## [PROBLEM]
Output the full listing below exactly as it reads, and skip anything that is a picture.

****************

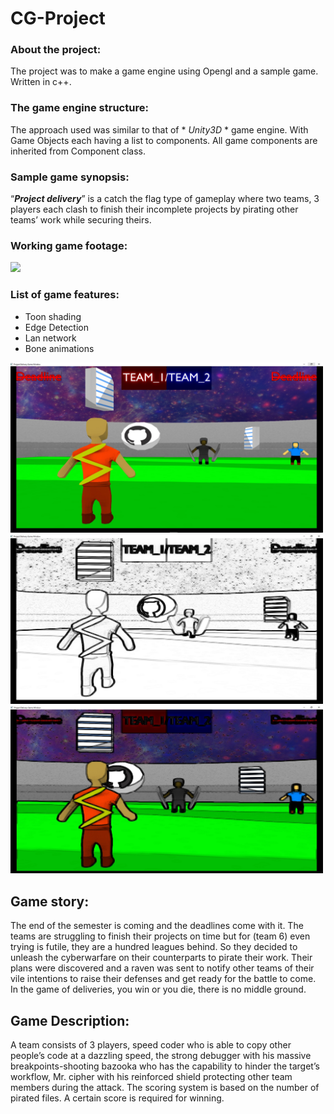 # CG-Project
### About the project:
The project was to make a game engine using Opengl and a sample game. Written in c++.

### The game engine structure:
The approach used was similar to that of * *Unity3D* * game engine. With Game Objects each having a list to components. All game components are inherited from Component class.

### Sample game synopsis:
“**_Project delivery_**” is a catch the flag type of gameplay where two teams, 3 players each clash to finish their incomplete projects by pirating other teams’ work while securing theirs. 

### Working game footage:
![](_GameEngine/GameFootage.gif)

### List of game features:
- Toon shading
- Edge Detection
- Lan network
- Bone animations
<img src = "_GameEngine/GameWorkingWithOutEdgeDetection.jpg" width = "500">
<img src = "_GameEngine/GameWorkingWithEdgeDetection.jpg" width = "500">
<img src = "_GameEngine/GameWorkingWithEdgeDetectionToon.jpg" width = "500">

## Game story:	
The end of the semester is coming and the deadlines come with it. The teams are struggling to finish their projects on time but for (team 6) even trying is futile, they are a hundred leagues behind. So they decided to unleash the cyberwarfare on their counterparts to pirate their work. Their plans were discovered and a raven was sent to notify other teams of their vile intentions to raise their defenses and get ready for the battle to come. In the game of deliveries, you win or you die, there is no middle ground. 

## Game Description:
A team consists of 3 players, speed coder who is able to copy other people’s code at a dazzling speed, the strong debugger with his massive breakpoints-shooting bazooka who has the capability to hinder the target’s workflow, Mr. cipher with his reinforced shield protecting other team members during the attack.
The scoring system is based on the number of pirated files. A certain score is required for winning.

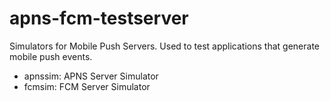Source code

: # apns-fcm-testserver

Simulators for Mobile Push Servers. Used to test applications that generate mobile push events.

* apnssim: APNS Server Simulator
* fcmsim: FCM Server Simulator

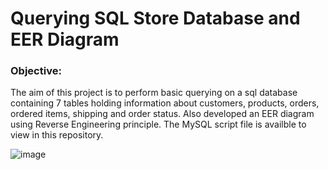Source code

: # Querying SQL Store Database and EER Diagram

### Objective: 

The aim of this project is to perform basic querying on a sql database containing 7 tables holding information about customers, products, orders, ordered items, shipping and order status. Also developed an EER diagram using Reverse Engineering principle. The MySQL script file is availble to view in this repository.

![image](https://user-images.githubusercontent.com/110288870/223112910-d642b7bf-f714-42a9-9885-ab3dd67e69ba.png)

****************

## [SOLUTION FOR THIS EXERCISE]
 # CG-Project
### About the project:
The project was to make a game engine using Opengl and a sample game. Written in c++.

### The game engine structure:
The approach used was similar to that of * *Unity3D* * game engine. With Game Objects each having a list to components. All game components are inherited from Component class.

### Sample game synopsis:
“**_Project delivery_**” is a catch the flag type of gameplay where two teams, 3 players each clash to finish their incomplete projects by pirating other teams’ work while securing theirs. 

### Working game footage:
![](_GameEngine/GameFootage.gif)

### List of game features:
- Toon shading
- Edge Detection
- Lan network
- Bone animations
<img src = "_GameEngine/GameWorkingWithOutEdgeDetection.jpg" width = "500">
<img src = "_GameEngine/GameWorkingWithEdgeDetection.jpg" width = "500">
<img src = "_GameEngine/GameWorkingWithEdgeDetectionToon.jpg" width = "500">

## Game story:	
The end of the semester is coming and the deadlines come with it. The teams are struggling to finish their projects on time but for (team 6) even trying is futile, they are a hundred leagues behind. So they decided to unleash the cyberwarfare on their counterparts to pirate their work. Their plans were discovered and a raven was sent to notify other teams of their vile intentions to raise their defenses and get ready for the battle to come. In the game of deliveries, you win or you die, there is no middle ground. 

## Game Description:
A team consists of 3 players, speed coder who is able to copy other people’s code at a dazzling speed, the strong debugger with his massive breakpoints-shooting bazooka who has the capability to hinder the target’s workflow, Mr. cipher with his reinforced shield protecting other team members during the attack.
The scoring system is based on the number of pirated files. A certain score is required for winning.

Source code

: # apns-fcm-testserver

Simulators for Mobile Push Servers. Used to test applications that generate mobile push events.

* apnssim: APNS Server Simulator
* fcmsim: FCM Server Simulator

Source code

: # Querying SQL Store Database and EER Diagram

### Objective: 

The aim of this project is to perform basic querying on a sql database containing 7 tables holding information about customers, products, orders, ordered items, shipping and order status. Also developed an EER diagram using Reverse Engineering principle. The MySQL script file is availble to view in this repository.

![image](https://user-images.githubusercontent.com/110288870/223112910-d642b7bf-f714-42a9-9885-ab3dd67e69ba.png)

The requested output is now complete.